(Data excerpts)
........

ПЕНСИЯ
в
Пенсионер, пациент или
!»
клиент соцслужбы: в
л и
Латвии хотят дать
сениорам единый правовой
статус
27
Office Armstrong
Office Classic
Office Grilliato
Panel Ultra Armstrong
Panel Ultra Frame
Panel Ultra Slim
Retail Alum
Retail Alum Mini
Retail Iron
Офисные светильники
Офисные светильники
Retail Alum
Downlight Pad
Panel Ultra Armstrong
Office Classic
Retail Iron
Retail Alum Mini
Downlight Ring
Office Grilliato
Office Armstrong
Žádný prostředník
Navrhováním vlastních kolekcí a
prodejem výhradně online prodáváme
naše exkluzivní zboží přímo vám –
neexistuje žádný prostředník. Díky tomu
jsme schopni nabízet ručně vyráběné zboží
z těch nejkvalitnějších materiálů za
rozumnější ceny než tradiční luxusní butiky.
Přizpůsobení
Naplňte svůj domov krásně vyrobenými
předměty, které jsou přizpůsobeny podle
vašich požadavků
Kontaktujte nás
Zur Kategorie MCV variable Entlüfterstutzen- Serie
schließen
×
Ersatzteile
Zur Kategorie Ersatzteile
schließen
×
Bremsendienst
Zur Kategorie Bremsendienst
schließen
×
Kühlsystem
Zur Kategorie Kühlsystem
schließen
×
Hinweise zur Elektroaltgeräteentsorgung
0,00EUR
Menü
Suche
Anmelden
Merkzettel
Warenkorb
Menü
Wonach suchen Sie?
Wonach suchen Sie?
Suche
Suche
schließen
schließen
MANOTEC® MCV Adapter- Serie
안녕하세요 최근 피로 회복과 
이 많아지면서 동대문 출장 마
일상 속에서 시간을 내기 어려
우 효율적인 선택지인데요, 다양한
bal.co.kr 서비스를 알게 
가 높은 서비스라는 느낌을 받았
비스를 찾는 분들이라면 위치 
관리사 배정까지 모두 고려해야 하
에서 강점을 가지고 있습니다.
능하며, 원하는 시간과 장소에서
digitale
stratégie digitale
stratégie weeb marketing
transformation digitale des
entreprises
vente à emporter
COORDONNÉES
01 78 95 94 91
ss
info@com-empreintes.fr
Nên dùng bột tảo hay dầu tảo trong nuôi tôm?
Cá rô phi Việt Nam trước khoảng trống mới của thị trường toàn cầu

........

## [Directions for this task]
Please rewrite all the records above, swapping "Retail Iron" for "Retail Steel" wherever it appears and leaving everything else unchanged.

## [Exercise solution]
ПЕНСИЯ
в
Пенсионер, пациент или
!»
клиент соцслужбы: в
л и
Латвии хотят дать
сениорам единый правовой
статус
27
Office Armstrong
Office Classic
Office Grilliato
Panel Ultra Armstrong
Panel Ultra Frame
Panel Ultra Slim
Retail Alum
Retail Alum Mini
Retail Steel
Офисные светильники
Офисные светильники
Retail Alum
Downlight Pad
Panel Ultra Armstrong
Office Classic
Retail Steel
Retail Alum Mini
Downlight Ring
Office Grilliato
Office Armstrong
Žádný prostředník
Navrhováním vlastních kolekcí a
prodejem výhradně online prodáváme
naše exkluzivní zboží přímo vám –
neexistuje žádný prostředník. Díky tomu
jsme schopni nabízet ručně vyráběné zboží
z těch nejkvalitnějších materiálů za
rozumnější ceny než tradiční luxusní butiky.
Přizpůsobení
Naplňte svůj domov krásně vyrobenými
předměty, které jsou přizpůsobeny podle
vašich požadavků
Kontaktujte nás
Zur Kategorie MCV variable Entlüfterstutzen- Serie
schließen
×
Ersatzteile
Zur Kategorie Ersatzteile
schließen
×
Bremsendienst
Zur Kategorie Bremsendienst
schließen
×
Kühlsystem
Zur Kategorie Kühlsystem
schließen
×
Hinweise zur Elektroaltgeräteentsorgung
0,00EUR
Menü
Suche
Anmelden
Merkzettel
Warenkorb
Menü
Wonach suchen Sie?
Wonach suchen Sie?
Suche
Suche
schließen
schließen
MANOTEC® MCV Adapter- Serie
안녕하세요 최근 피로 회복과 
이 많아지면서 동대문 출장 마
일상 속에서 시간을 내기 어려
우 효율적인 선택지인데요, 다양한
bal.co.kr 서비스를 알게 
가 높은 서비스라는 느낌을 받았
비스를 찾는 분들이라면 위치 
관리사 배정까지 모두 고려해야 하
에서 강점을 가지고 있습니다.
능하며, 원하는 시간과 장소에서
digitale
stratégie digitale
stratégie weeb marketing
transformation digitale des
entreprises
vente à emporter
COORDONNÉES
01 78 95 94 91
ss
info@com-empreintes.fr
Nên dùng bột tảo hay dầu tảo trong nuôi tôm?
Cá rô phi Việt Nam trước khoảng trống mới của thị trường toàn cầu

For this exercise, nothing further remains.